Can someone tell me how ineffective / effective my recursive solution is:

```
function sumAll(arr) {
var min = Math.min(arr[0], arr[1]),
max = Math.max(arr[0], arr[1]);
if (min === max)
return (min);
return max + sumAll([min, max - 1]);
}
sumAll([1, 4]);
```

And generally, how can one measure code efficiency in js ?

Cheers!

8 Likes

en… why is no one using `Math.abs()`

?

```
function sumAll(arr) {
return (arr[0]+arr[1])*(Math.abs(arr[0]-arr[1])+1)/2;
}
```

9 Likes

My solution is similar, except instead of using the newer `spread`

syntax, I opted for the classical `apply`

function.

```
function sumAll(arr) {
var n1 = Math.min.apply(null, arr);
var n2 = Math.max.apply(null, arr);
return ((n2 + n1) * (n2 - n1 + 1)) / 2;
}
```

3 Likes

I also thought the reduce method should be used. I agree the code examples here without it are simpler hence a good practice.
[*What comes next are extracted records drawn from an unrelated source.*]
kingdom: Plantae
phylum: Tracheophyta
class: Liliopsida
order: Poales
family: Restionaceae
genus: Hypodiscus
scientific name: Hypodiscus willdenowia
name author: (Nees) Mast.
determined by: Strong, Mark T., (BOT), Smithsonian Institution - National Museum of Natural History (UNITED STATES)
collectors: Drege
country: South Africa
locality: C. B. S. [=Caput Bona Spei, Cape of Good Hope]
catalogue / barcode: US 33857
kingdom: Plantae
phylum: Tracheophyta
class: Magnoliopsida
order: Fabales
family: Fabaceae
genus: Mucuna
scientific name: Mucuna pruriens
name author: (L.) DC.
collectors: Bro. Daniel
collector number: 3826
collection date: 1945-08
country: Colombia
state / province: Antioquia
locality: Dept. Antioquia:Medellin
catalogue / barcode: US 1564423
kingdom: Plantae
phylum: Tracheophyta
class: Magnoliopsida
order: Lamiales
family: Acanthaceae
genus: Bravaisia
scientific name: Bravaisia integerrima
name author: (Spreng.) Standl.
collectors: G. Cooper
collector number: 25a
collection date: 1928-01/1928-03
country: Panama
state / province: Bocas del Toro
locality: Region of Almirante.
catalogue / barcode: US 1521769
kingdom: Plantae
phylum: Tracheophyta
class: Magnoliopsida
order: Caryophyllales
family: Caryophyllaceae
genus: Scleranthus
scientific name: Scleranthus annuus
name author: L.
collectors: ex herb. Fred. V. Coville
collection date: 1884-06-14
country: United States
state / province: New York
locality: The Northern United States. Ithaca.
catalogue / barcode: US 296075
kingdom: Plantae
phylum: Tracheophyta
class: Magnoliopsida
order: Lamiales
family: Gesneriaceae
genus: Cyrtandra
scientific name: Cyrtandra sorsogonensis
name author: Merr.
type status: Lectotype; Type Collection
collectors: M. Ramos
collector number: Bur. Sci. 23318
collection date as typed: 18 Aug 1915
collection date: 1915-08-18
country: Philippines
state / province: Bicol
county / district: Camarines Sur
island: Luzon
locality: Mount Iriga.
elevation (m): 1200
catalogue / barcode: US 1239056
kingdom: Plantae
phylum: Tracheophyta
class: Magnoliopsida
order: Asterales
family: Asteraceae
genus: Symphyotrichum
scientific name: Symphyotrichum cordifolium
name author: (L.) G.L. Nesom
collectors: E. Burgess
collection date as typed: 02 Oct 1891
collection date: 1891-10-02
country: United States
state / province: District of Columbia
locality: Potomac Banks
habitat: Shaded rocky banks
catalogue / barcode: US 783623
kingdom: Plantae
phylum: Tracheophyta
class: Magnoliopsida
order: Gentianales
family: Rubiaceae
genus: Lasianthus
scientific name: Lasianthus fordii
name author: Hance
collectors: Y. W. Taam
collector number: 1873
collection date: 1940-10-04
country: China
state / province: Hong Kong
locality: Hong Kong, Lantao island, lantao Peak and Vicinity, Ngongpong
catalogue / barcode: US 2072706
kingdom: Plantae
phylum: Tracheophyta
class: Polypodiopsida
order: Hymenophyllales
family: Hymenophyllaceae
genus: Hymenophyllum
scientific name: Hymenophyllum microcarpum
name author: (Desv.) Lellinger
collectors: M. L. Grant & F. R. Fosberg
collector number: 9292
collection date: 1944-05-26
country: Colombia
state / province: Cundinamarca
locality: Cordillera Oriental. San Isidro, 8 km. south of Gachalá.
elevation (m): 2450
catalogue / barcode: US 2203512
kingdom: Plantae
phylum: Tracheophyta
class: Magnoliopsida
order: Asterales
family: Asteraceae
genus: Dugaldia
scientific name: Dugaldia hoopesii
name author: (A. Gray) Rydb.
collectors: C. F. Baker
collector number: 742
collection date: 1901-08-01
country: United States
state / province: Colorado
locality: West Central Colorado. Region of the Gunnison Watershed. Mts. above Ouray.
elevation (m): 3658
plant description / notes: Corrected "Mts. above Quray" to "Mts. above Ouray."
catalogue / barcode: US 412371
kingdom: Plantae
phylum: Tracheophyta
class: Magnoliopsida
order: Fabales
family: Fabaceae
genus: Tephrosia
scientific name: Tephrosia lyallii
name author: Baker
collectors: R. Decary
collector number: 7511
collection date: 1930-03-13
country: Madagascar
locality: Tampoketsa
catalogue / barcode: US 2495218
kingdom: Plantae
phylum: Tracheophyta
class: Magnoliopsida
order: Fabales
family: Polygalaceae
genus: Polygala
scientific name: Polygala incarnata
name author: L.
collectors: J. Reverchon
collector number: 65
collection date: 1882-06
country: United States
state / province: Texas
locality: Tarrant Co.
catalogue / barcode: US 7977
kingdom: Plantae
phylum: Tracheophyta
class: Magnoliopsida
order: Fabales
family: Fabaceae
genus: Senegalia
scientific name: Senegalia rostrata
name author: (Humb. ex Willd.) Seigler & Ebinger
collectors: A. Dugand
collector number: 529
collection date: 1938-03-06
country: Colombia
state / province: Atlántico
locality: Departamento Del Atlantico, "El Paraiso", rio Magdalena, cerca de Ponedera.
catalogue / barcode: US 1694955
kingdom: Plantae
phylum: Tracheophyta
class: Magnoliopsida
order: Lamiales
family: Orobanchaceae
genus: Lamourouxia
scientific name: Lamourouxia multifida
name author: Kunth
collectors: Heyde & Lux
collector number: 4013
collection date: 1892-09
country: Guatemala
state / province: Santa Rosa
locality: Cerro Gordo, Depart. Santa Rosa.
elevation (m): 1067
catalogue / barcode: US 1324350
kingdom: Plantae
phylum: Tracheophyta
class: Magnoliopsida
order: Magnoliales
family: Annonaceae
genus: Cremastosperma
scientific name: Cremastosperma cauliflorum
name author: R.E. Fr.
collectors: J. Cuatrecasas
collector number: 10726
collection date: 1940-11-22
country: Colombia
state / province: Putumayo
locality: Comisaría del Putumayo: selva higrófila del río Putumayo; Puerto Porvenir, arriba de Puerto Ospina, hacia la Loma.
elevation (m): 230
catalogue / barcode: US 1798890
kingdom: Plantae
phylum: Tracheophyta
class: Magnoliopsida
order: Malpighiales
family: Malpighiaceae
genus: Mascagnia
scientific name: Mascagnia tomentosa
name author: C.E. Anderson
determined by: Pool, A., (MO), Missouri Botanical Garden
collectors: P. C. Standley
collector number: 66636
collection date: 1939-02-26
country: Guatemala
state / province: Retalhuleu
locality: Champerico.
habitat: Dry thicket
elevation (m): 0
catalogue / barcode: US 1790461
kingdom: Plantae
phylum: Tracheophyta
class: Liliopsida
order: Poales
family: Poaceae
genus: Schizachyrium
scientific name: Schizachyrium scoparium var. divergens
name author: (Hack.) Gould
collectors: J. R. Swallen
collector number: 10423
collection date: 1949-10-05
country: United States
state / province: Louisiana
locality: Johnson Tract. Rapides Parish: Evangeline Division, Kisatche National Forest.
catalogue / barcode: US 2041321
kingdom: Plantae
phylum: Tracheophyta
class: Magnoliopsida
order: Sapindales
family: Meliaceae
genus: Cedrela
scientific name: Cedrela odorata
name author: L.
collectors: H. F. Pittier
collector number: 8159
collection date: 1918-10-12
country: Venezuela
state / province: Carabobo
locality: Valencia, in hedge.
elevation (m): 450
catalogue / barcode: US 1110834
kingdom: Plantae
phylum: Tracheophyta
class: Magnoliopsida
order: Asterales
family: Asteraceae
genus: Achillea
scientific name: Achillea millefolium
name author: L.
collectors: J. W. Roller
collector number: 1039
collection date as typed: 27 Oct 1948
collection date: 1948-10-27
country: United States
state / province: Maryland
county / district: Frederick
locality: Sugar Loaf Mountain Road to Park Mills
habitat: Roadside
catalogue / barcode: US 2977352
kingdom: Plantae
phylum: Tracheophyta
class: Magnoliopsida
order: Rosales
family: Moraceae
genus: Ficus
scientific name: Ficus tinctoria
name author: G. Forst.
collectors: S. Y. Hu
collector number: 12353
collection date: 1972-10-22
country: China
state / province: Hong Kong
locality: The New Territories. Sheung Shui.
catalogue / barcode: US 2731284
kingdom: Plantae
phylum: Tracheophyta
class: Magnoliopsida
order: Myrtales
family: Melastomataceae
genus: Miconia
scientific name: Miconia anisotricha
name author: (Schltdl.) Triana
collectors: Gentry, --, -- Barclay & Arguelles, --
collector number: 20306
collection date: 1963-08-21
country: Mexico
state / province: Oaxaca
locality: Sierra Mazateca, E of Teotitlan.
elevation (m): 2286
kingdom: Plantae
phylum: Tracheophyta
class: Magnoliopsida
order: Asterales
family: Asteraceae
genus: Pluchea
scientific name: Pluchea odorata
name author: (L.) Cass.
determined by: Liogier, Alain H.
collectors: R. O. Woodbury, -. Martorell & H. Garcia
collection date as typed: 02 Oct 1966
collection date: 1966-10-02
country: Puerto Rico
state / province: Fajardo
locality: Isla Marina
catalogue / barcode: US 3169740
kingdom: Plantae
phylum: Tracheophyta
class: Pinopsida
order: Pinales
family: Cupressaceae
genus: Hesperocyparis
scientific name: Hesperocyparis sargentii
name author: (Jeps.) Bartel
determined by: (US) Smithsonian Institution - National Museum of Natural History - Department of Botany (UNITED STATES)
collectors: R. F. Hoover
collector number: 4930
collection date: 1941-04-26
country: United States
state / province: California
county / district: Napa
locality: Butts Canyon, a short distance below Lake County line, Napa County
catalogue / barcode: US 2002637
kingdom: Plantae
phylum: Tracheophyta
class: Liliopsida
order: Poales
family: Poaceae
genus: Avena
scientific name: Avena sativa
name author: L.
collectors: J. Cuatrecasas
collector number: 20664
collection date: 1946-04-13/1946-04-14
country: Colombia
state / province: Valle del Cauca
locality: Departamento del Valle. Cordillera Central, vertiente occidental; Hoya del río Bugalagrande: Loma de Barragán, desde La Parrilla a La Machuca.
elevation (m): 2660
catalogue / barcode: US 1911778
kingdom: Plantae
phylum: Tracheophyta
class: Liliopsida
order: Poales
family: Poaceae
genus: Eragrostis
But it was fun learning more about the reduce method:

function sumAll(arr) {

var newArr = [];

newArr[0] = Math.min(…arr);

var i = Math.min(…arr);

var j=0;

while (i<Math.max(arr[0],arr[1])){

newArr[++j] = ++i;

}

return newArr.reduce(function(acc, val){

return acc + val;

},0);

}

This is my solution :

function sumAll(arr) {

var max = Math.max(arr[0], arr[1]);

var min = Math.min(arr[0], arr[1]);

var newArr = [];

for (i=min; i<=max; i++) {

newArr.push(i);

}

return newArr.reduce(function(a, b) {

return a + b;

});

}

sumAll([5, 10]);

```
This is my code for this freecodecamp exercise:
```

I used reduce and it helped a lot.

function sumAll(arr) {

```
var max = arr.reduce(function(a, b) {
return Math.max(a, b);
});
var min = arr.reduce(function(a, b) {
return Math.min(a, b);
});
var temp = 0;
for(var i = min; i < max + 1; i++) {
temp += i;
console.log(temp);
}
return temp;
```

}

sumAll([4, 1]);

You are not alone Look at mine

1 Like

My solution:

```
function sumAll(arr) {
//sort array so lowest comes first
arr.sort(function(a,b){
return b < a;
});
//create sum variable and assyign total sum of arr to it
var sum = arr.reduce(function(acc, num){
return acc + num;
});
//check if we need to add the sum of number between first and last element of an array
if(arr[0] !== arr[1]){
//create second array to store numbers between first and last element of an array
var arr2 = [];
var index = arr[0]+1;//set the index
while(index < arr[1]){
arr2.push(index);//add between numbers to arr2
index++;
}
//assyign sum of arr to sum of arr2
sum += arr2.reduce(function(acc, num){
return acc + num;
});
}
return sum;
}
//test
sumAll([1, 4]);
```

Here I am my code using the .sort method and a for loop.

function sumAll(arr) {

var sumArr = 0, sortArr = arr.sort(function(a,b){

return a - b;

});

for(var i = sortArr[0]; i < sortArr[1]; i += 2){

sumArr += i + (i + 1);

}

return sumArr;

}

sumAll([10, 5]);

But sincerely , if the suggestion to using reduce() is for learning then solution should include it. Remember its a leanring environment . As one who teaches at a university I cannot give my students a hint then not use it. It causes confusion and frustrates learners.